Тут одна в одной из дверей первого этажа заскрежетал замок, и на площадку выплыла величественная мадам, облаченная в длинное пальто с мохнатым воротником. А под мышкой она держала мохнатую же, под цвет и фактуру вототника, собачку. Мне даже сначала показалось, что это у нее второй воротник.

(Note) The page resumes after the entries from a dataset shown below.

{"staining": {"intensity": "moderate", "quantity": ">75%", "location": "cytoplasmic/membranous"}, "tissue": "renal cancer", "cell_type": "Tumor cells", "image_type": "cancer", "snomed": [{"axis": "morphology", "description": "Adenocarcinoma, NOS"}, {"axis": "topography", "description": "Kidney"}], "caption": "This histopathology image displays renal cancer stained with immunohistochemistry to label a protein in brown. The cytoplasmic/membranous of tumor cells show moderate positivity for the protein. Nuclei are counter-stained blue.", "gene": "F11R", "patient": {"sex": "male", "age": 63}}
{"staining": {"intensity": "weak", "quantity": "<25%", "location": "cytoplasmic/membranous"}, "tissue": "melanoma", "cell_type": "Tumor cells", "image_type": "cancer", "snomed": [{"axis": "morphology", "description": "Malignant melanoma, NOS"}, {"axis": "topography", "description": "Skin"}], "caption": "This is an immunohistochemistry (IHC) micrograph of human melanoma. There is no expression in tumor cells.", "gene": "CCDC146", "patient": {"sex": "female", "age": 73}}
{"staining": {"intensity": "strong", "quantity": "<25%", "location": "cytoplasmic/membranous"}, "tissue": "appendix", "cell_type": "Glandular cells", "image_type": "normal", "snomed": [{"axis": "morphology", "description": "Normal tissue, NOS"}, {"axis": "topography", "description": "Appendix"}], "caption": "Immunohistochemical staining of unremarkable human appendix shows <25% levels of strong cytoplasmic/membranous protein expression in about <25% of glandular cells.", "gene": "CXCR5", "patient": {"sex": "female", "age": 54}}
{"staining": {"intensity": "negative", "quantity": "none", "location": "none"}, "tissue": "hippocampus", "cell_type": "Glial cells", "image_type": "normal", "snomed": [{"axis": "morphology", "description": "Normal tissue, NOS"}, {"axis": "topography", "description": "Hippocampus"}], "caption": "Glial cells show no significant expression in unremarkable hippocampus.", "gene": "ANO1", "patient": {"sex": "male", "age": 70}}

— Что это вы тут?! — подозрительно спросила она, окинув нас с Федором взглядом. — Курить удумали?
— Да как можно! — честно глядя ей даме в глаза сказал я. — Давно не виделись с приятелем, заскочили от холодного ветра спрятаться. Мы же не курим, правда, Теодор?
— Имя какое-то странное... — дамочка прищурилась еще более подозрительно.
— На самом деле, он Федор, — я широко улыбнулся изо всех своих актерских сил изображая добродушного дурачка. — А Теодором мы его в школе дразнили.
Я сжал запястье Федора посильнее, чтобы тот тоже что-нибудь вякнул.
— Мы не курим, — прохрипел он.
— А этот почему в одной рубашке? — с нажимом сказала дамочка.
— Тяфф! — напомнил о себе воротник у нее под мышкой.
— Закаляюсь, — с готовностью ответил я. Вот у кого надо учиться вести допрос с пристрастием. У социально активных тетенек. Это я сейчас ломаю голову, о чем именно нужно расспросить Федора, чтобы узнать нужные вещи, а не какое-нибудь непонятное фуфло. А у нашей собеседницы проблем с этим вообще никаких. И если бы ее собачка не потребовала к себе внимания, фиг знает, когда бы она вообще от нас отстала.